*Problem requirements*
Format every line of text in the data below as a numbered list, skipping any blank lines. Leave the pictures out of the list.

** Opening Extracted material block **

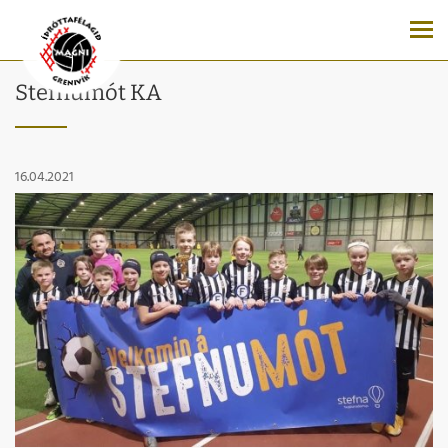
Stefnumót KA
16.04.2021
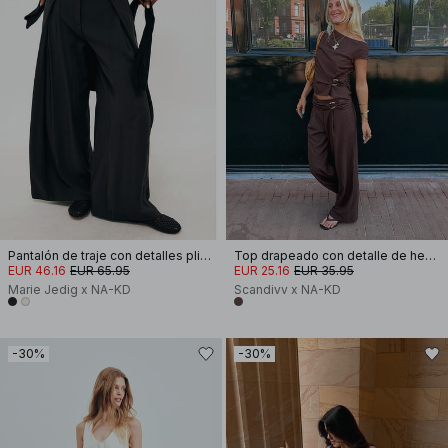
Pantalón de traje con detalles plisados
Top drapeado con detalle de hebilla
EUR 46.16
EUR 65.95
EUR 25.16
EUR 35.95
Marie Jedig x NA-KD
Scandivv x NA-KD
-30%
-30%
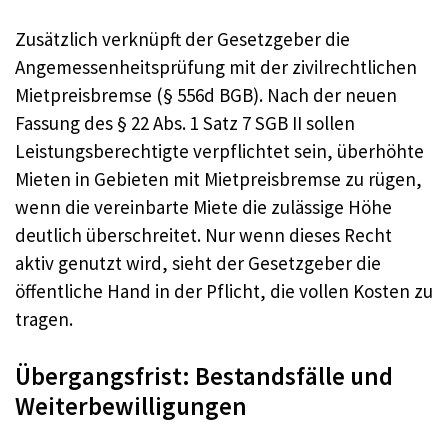
Zusätzlich verknüpft der Gesetzgeber die
Angemessenheitsprüfung mit der zivilrechtlichen
Mietpreisbremse (§ 556d BGB). Nach der neuen
Fassung des § 22 Abs. 1 Satz 7 SGB II sollen
Leistungsberechtigte verpflichtet sein, überhöhte
Mieten in Gebieten mit Mietpreisbremse zu rügen,
wenn die vereinbarte Miete die zulässige Höhe
deutlich überschreitet. Nur wenn dieses Recht
aktiv genutzt wird, sieht der Gesetzgeber die
öffentliche Hand in der Pflicht, die vollen Kosten zu
tragen.
Übergangsfrist: Bestandsfälle und
Weiterbewilligungen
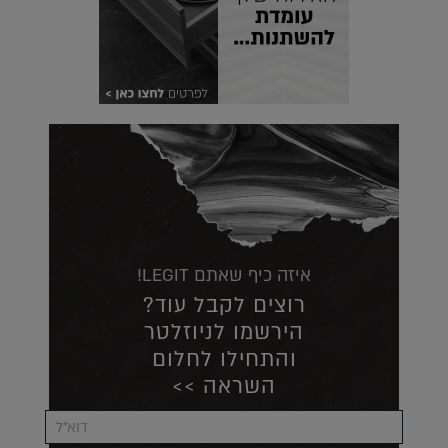
איזה כיף שאתם LEGIT!
רוצים לקבל עוד?
הירשמו לניוזלטר
והתחילו לחלום
השראה >>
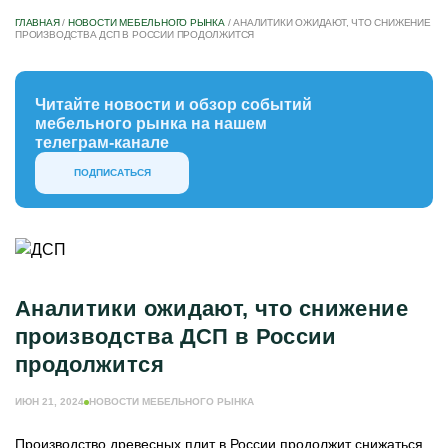
ГЛАВНАЯ
/
НОВОСТИ МЕБЕЛЬНОГО РЫНКА
/
АНАЛИТИКИ ОЖИДАЮТ, ЧТО СНИЖЕНИЕ
ПРОИЗВОДСТВА ДСП В РОССИИ ПРОДОЛЖИТСЯ
Читайте новости и обзор событий
мебельного рынка на нашем
телеграм-канале
ПОДПИСАТЬСЯ
Аналитики ожидают, что снижение
производства ДСП в России
продолжится
ИЮН 21, 2024
НОВОСТИ МЕБЕЛЬНОГО РЫНКА
Производство древесных плит в России продолжит снижаться.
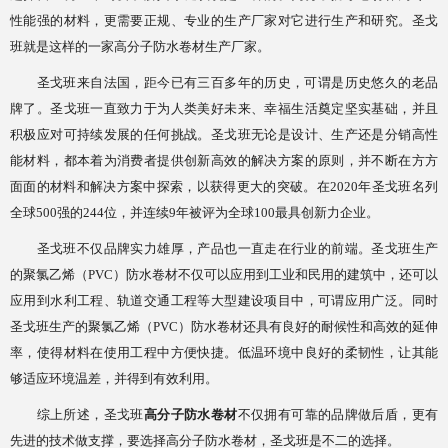
性能强的材料，更需要正规、专业的生产厂家对它进行生产和研究。圣戈
班就是这样的一家高分子防水卷材生产厂家。
圣戈班来自法国，距今已有三百多年的历史，可谓是历史悠久的老品
牌了。圣戈班一直致力于为人类美好未来、幸福生活奠定坚实基础，并且
积极应对可持续发展的任何挑战。圣戈班无论是设计、生产还是分销高性
能材料，都本着为消费者提供创新高效的解决方案的原则，并不断在方方
面面的材料和解决方案中探索，以获得更大的突破。在
2020年圣戈班名列
全球500强的244位，并连续9年被评为全球100最具创新力企业。
圣戈班不仅品牌实力雄厚，产品也一直走在行业的前端。圣戈班生产
的聚氯乙烯（
PVC）防水卷材不仅可以应用到工业和民用的建筑中，还可以
应用到水利工程、轨道交通工程等大型建设项目中，可谓应用广泛。同时
圣戈班生产的聚氯乙烯（PVC）防水卷材还具有良好的耐候性和高效的延伸
率，使得材料在使用工程中方便快捷。低温环境中良好的柔韧性，让其能
够适应环境温差，并得到有效利用。
综上所述，圣戈班
高分子防水卷材
不仅拥有可靠的品牌做后盾，更有
先进的技术做支撑，要选择高分子防水卷材，圣戈班是不二的选择。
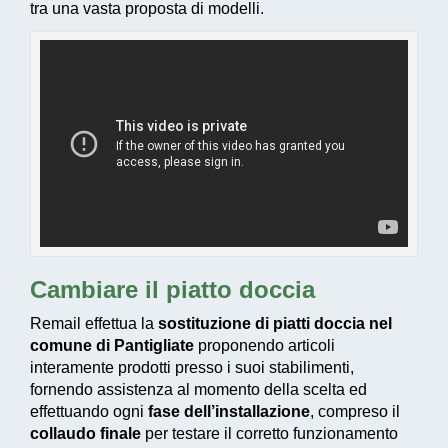
tra una vasta proposta di modelli.
Cambiare il piatto doccia
Remail effettua la
sostituzione di piatti doccia nel
comune di Pantigliate
proponendo articoli
interamente prodotti presso i suoi stabilimenti,
fornendo assistenza al momento della scelta ed
effettuando ogni
fase dell’installazione
, compreso il
collaudo finale
per testare il corretto funzionamento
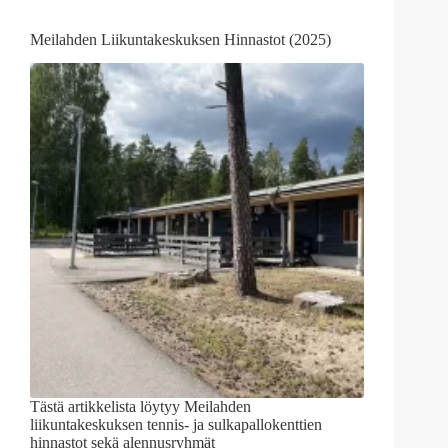
Meilahden Liikuntakeskuksen Hinnastot (2025)
Tästä artikkelista löytyy Meilahden
liikuntakeskuksen tennis- ja sulkapallokenttien
hinnastot sekä alennusryhmät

** Closing Extracted material block **

*Answer to the problem*
1. Stefnumót KA
2. 16.04.2021
3. Pantalón de traje con detalles plisados
4. Top drapeado con detalle de hebilla
5. EUR 46.16
6. EUR 65.95
7. EUR 25.16
8. EUR 35.95
9. Marie Jedig x NA-KD
10. Scandivv x NA-KD
11. -30%
12. -30%
13. Zusätzlich verknüpft der Gesetzgeber die
14. Angemessenheitsprüfung mit der zivilrechtlichen
15. Mietpreisbremse (§ 556d BGB). Nach der neuen
16. Fassung des § 22 Abs. 1 Satz 7 SGB II sollen
17. Leistungsberechtigte verpflichtet sein, überhöhte
18. Mieten in Gebieten mit Mietpreisbremse zu rügen,
19. wenn die vereinbarte Miete die zulässige Höhe
20. deutlich überschreitet. Nur wenn dieses Recht
21. aktiv genutzt wird, sieht der Gesetzgeber die
22. öffentliche Hand in der Pflicht, die vollen Kosten zu
23. tragen.
24. Übergangsfrist: Bestandsfälle und
25. Weiterbewilligungen
26. איזה כיף שאתם LEGIT!
27. רוצים לקבל עוד?
28. הירשמו לניוזלטר
29. והתחילו לחלום
30. השראה >>
31. ГЛАВНАЯ
32. /
33. НОВОСТИ МЕБЕЛЬНОГО РЫНКА
34. /
35. АНАЛИТИКИ ОЖИДАЮТ, ЧТО СНИЖЕНИЕ
36. ПРОИЗВОДСТВА ДСП В РОССИИ ПРОДОЛЖИТСЯ
37. Читайте новости и обзор событий
38. мебельного рынка на нашем
39. телеграм-канале
40. ПОДПИСАТЬСЯ
41. Аналитики ожидают, что снижение
42. производства ДСП в России
43. продолжится
44. ИЮН 21, 2024
45. НОВОСТИ МЕБЕЛЬНОГО РЫНКА
46. Производство древесных плит в России продолжит снижаться.
47. 性能强的材料，更需要正规、专业的生产厂家对它进行生产和研究。圣戈
48. 班就是这样的一家高分子防水卷材生产厂家。
49. 圣戈班来自法国，距今已有三百多年的历史，可谓是历史悠久的老品
50. 牌了。圣戈班一直致力于为人类美好未来、幸福生活奠定坚实基础，并且
51. 积极应对可持续发展的任何挑战。圣戈班无论是设计、生产还是分销高性
52. 能材料，都本着为消费者提供创新高效的解决方案的原则，并不断在方方
53. 面面的材料和解决方案中探索，以获得更大的突破。在
54. 2020年圣戈班名列
55. 全球500强的244位，并连续9年被评为全球100最具创新力企业。
56. 圣戈班不仅品牌实力雄厚，产品也一直走在行业的前端。圣戈班生产
57. 的聚氯乙烯（
58. PVC）防水卷材不仅可以应用到工业和民用的建筑中，还可以
59. 应用到水利工程、轨道交通工程等大型建设项目中，可谓应用广泛。同时
60. 圣戈班生产的聚氯乙烯（PVC）防水卷材还具有良好的耐候性和高效的延伸
61. 率，使得材料在使用工程中方便快捷。低温环境中良好的柔韧性，让其能
62. 够适应环境温差，并得到有效利用。
63. 综上所述，圣戈班
64. 高分子防水卷材
65. 不仅拥有可靠的品牌做后盾，更有
66. 先进的技术做支撑，要选择高分子防水卷材，圣戈班是不二的选择。
67. tra una vasta proposta di modelli.
68. Cambiare il piatto doccia
69. Remail effettua la
70. sostituzione di piatti doccia nel
71. comune di Pantigliate
72. proponendo articoli
73. interamente prodotti presso i suoi stabilimenti,
74. fornendo assistenza al momento della scelta ed
75. effettuando ogni
76. fase dell’installazione
77. , compreso il
78. collaudo finale
79. per testare il corretto funzionamento
80. Meilahden Liikuntakeskuksen Hinnastot (2025)
81. Tästä artikkelista löytyy Meilahden
82. liikuntakeskuksen tennis- ja sulkapallokenttien
83. hinnastot sekä alennusryhmät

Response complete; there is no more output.